Çok teşekkür ederim. Konumuzla da bağlantılı ama daha çok kent kültürü açısından bir soru daha sormak istiyorum. Onunla bitirelim. Yıldız Oteli ve Kıraathanesi'nin Bayburt kent hayatında önemli bir yeri var, ‘Boyacı Ailesi’ otelin ve kıraathanenin sahipleri. Bu mekânlar ile ilgili neler anlatırsınız?

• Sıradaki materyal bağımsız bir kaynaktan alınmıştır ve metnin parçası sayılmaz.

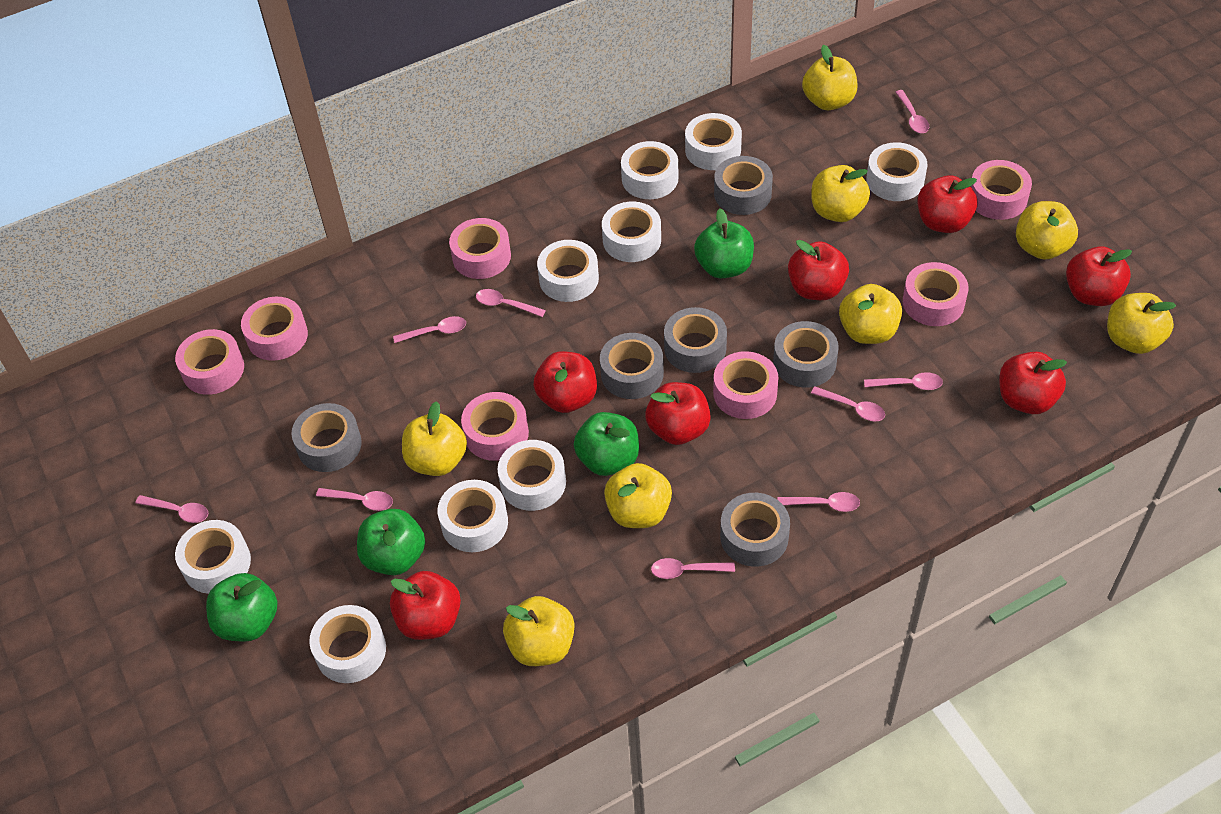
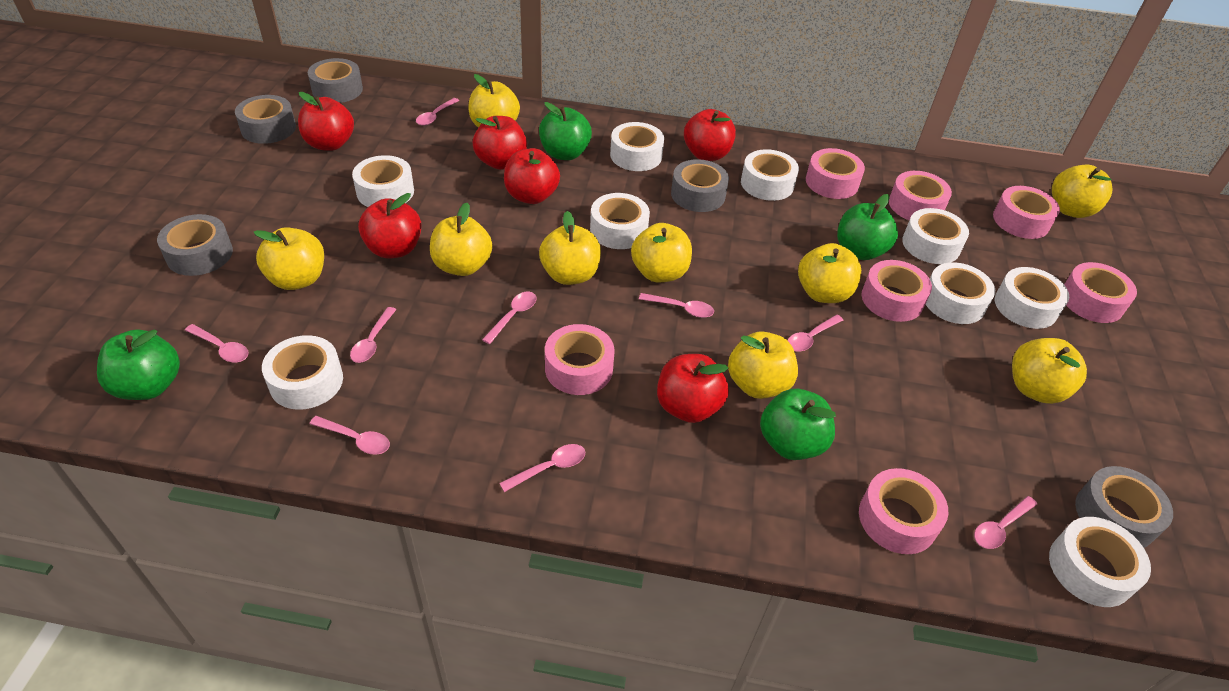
grey tape: [291,403,362,472] [600,333,664,399] [664,307,727,373] [714,156,773,215] [720,493,790,567] [773,321,839,388] = 6 -> [157,214,233,276] [235,95,296,144] [308,58,363,103] [671,159,729,212] [1075,466,1173,548] = 5
red apple: [390,571,461,640] [533,351,597,413] [645,382,711,445] [788,240,849,300] [917,175,977,233] [999,352,1067,414] [1066,246,1132,306] = 7 -> [298,92,354,151] [358,193,422,258] [473,116,527,170] [504,148,560,204] [657,354,729,423] [684,109,736,161] = 6
yellow apple: [402,401,467,476] [503,596,574,666] [604,463,672,528] [802,45,857,110] [812,165,870,222] [839,284,902,344] [1016,201,1078,260] [1107,293,1176,354] = 8 -> [253,227,324,290] [430,203,492,276] [468,74,520,128] [539,211,601,285] [631,223,692,282] [728,331,798,399] [798,243,861,303] [1012,338,1087,404] [1052,165,1112,218] = 9

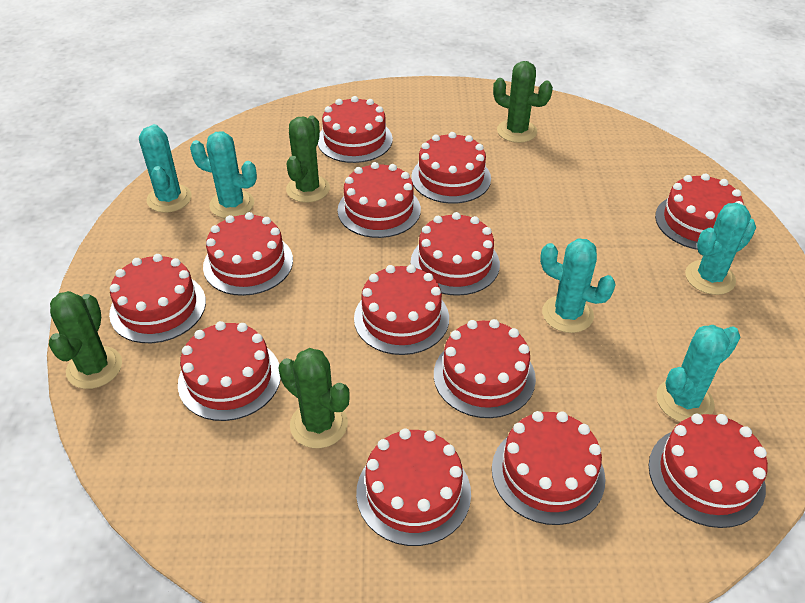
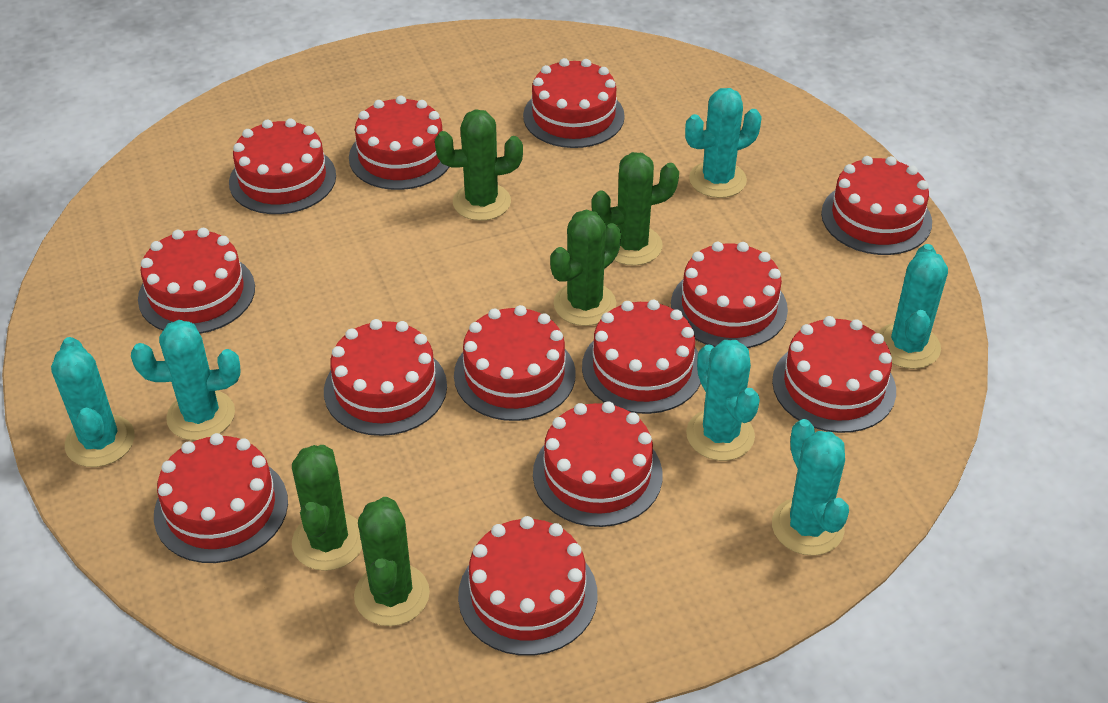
green cactus: [49,291,122,389] [278,348,350,448] [286,116,330,203] [493,61,553,143] = 4 -> [292,445,362,571] [354,497,430,626] [435,109,523,221] [550,210,621,326] [591,152,679,266] = 5
turquoise cactus: [139,124,192,213] [190,132,257,218] [540,238,616,333] [656,325,741,422] [685,203,756,295] = 5 -> [51,337,135,467] [131,320,240,441] [685,88,762,198] [686,340,760,461] [772,419,849,556] [878,244,948,369] = 6

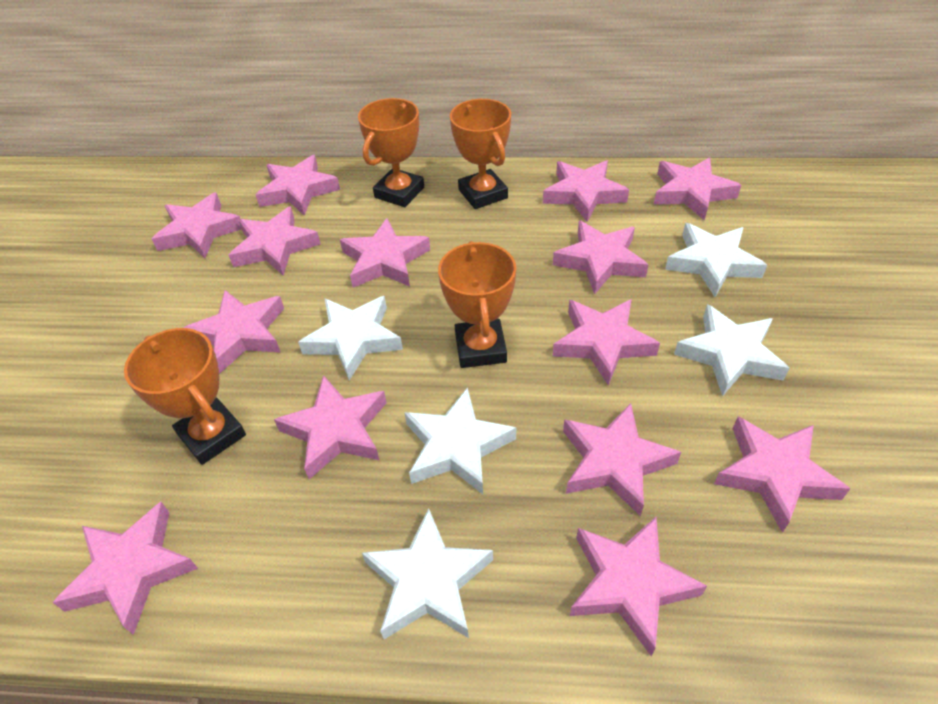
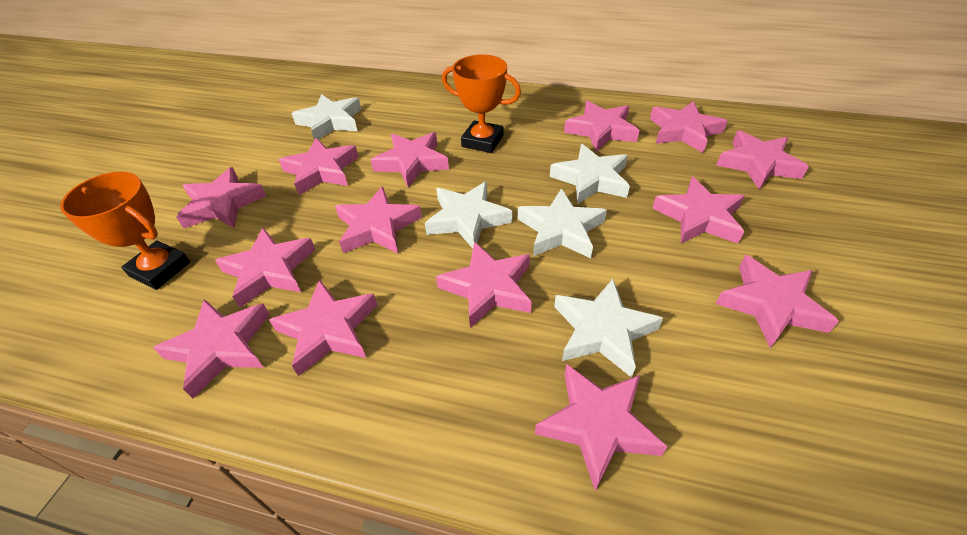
orange trophy: [124,328,246,465] [358,98,424,207] [438,241,516,368] [450,99,511,209] = 4 -> [60,171,190,290] [442,55,521,153] = 2

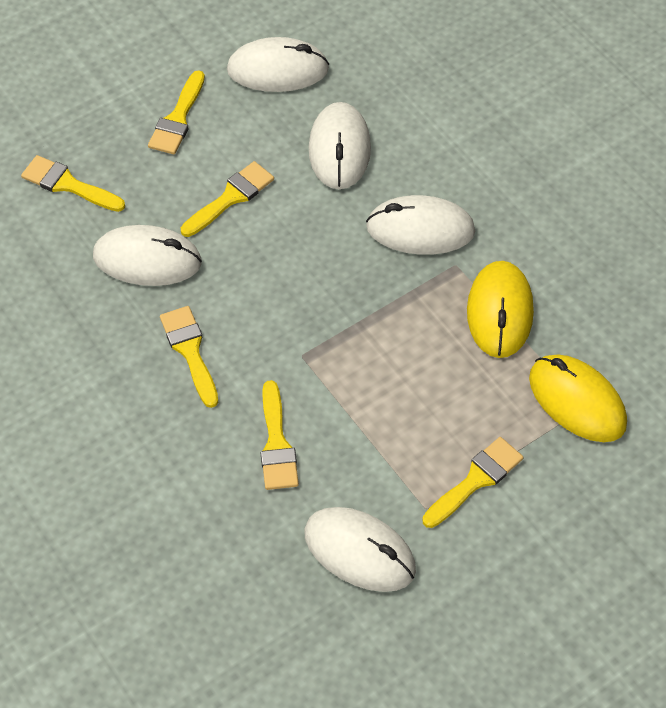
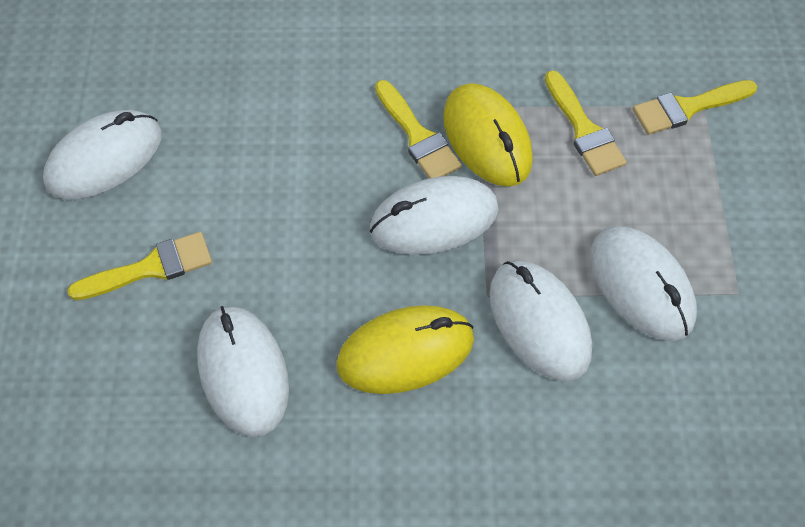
yellow brush: [21,155,125,212] [148,70,205,154] [160,306,218,408] [181,161,274,237] [261,380,299,490] [422,437,523,528] = 6 -> [67,232,212,300] [375,80,462,178] [545,70,627,176] [633,80,757,135] = 4

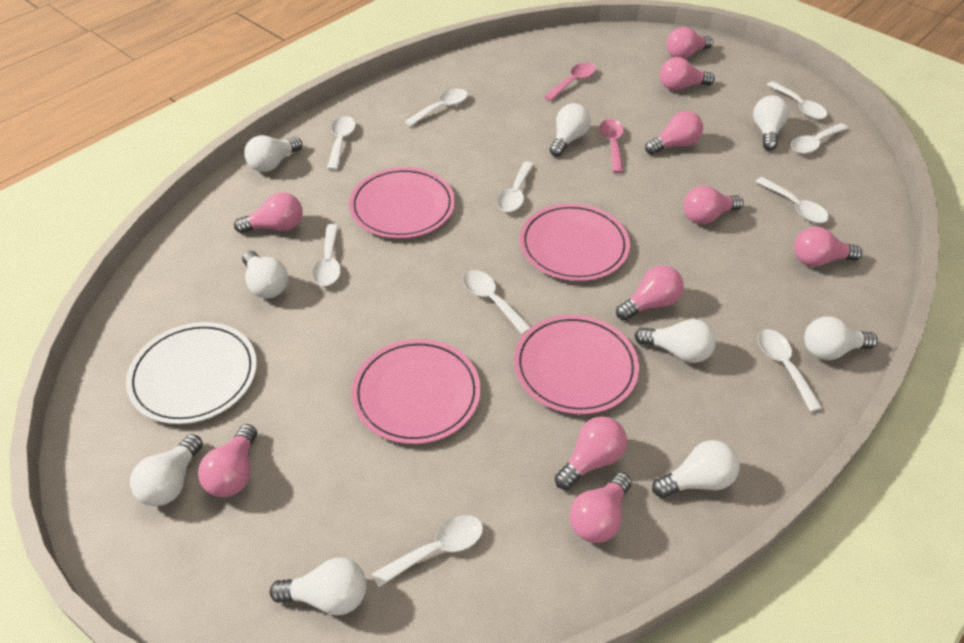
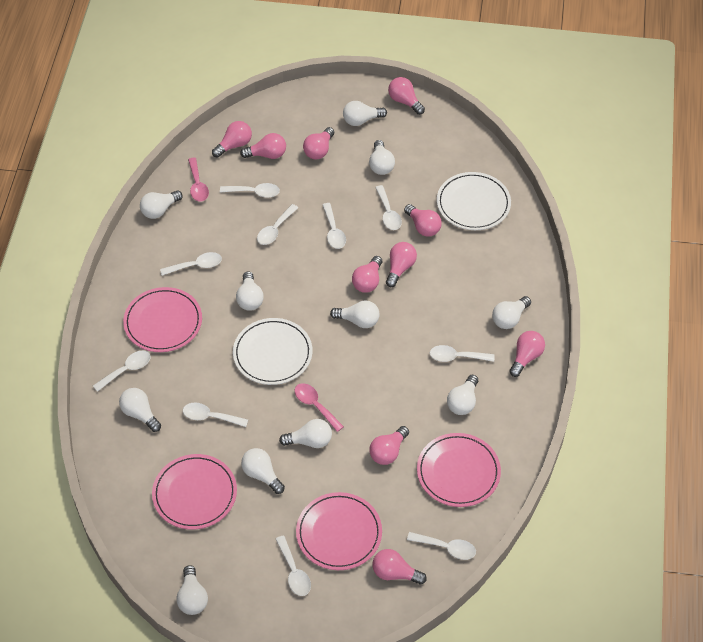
white light bulb: [130,434,203,506] [242,251,288,298] [244,135,302,172] [270,558,366,615] [550,103,591,157] [634,319,716,363] [652,440,740,498] [753,96,789,150] [804,317,878,360] = 9 -> [119,388,161,432] [140,190,183,219] [176,565,208,615] [236,271,264,311] [241,448,285,494] [279,419,332,448] [330,300,380,328] [343,101,387,126] [369,140,395,175] [447,375,478,415] [492,296,531,329] = 11
white plate: [126,322,257,424] = 1 -> [233,318,312,385] [437,172,511,230] = 2

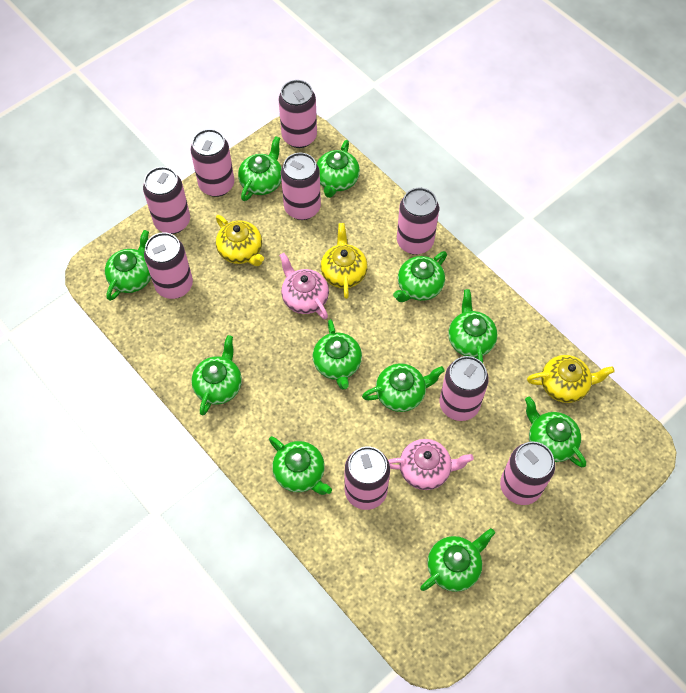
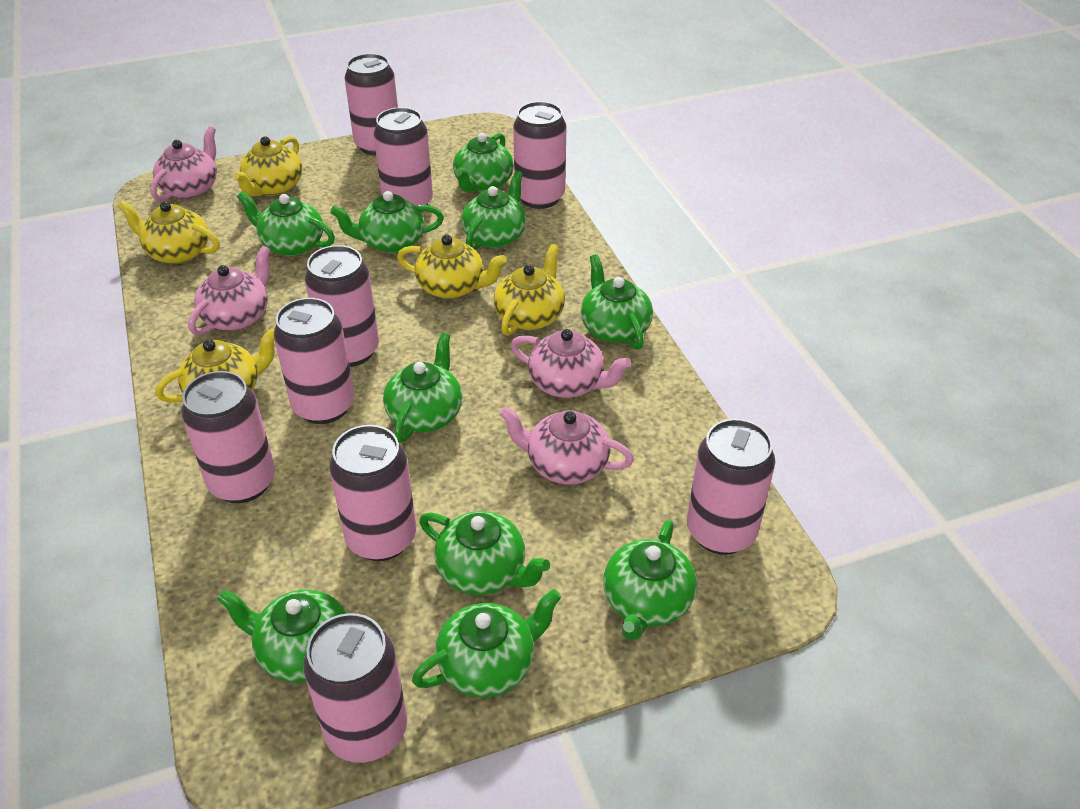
green teapot: [105,230,151,301] [191,335,242,415] [238,136,282,201] [269,436,332,495] [313,319,362,389] [317,140,360,198] [362,363,445,412] [393,251,447,302] [420,528,495,592] [448,289,498,363] [525,396,586,467] = 11 -> [217,590,346,683] [237,191,335,256] [330,191,444,253] [383,333,462,443] [412,589,561,698] [419,511,550,595] [453,133,514,192] [461,171,526,250] [581,254,653,350] [603,520,697,640] = 10
pink teapot: [279,253,329,319] [388,439,474,490] = 2 -> [150,126,217,201] [188,246,271,335] [499,406,634,484] [510,329,631,398] = 4
yellow teapot: [216,215,264,266] [321,223,368,299] [527,355,615,403] = 3 -> [118,201,220,264] [155,328,275,403] [233,136,302,196] [397,235,507,299] [494,244,565,336] = 5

“Yıldız Garajı’nı biz yapılı aldık. Oranın demir işini benim amcam yapmış. Oraya her şoför aracını giremezdi. Usulünü almıştım, şoför getirir bırakırdı bana, aracı ben girerdim. Sonrasında biz bir metre kadar genişlettik. Yıldız Kıraathanesi’ni biz çalıştırırdık, bilardo da vardı. Oteli de biz çalıştırdık. Otobüs gelirdi, dağ kapalı, yolcular burada yatardı. Köyden gelenler yol kapalı olunca 1 hafta kalırlardı. Buralar önemli yerlerdi. Hatta şöyle bir şey söylenirdi. ‘Bayburt’a gittin mi? Yıldız Oteli’nde yattın mı, Aşçı Zahit’in dönerinden yedin mi?’ Ünlülüler gelince ya Yıldız Oteli ya Cumhuriyet Oteli'nde kalırlardı. Şemsi Yastıman, Davut Sulari bizim orada kaldılar. Kıraathanenin yanı Aşçı Zahit’in lokantası. Dönerin kokusu Tabakhane caddesini sarardı. Döneri ve tavası meşhurdu. Bu binada çok yangınlar çıkardı. Birinci katı taştan ama üstü harpuşta idi.”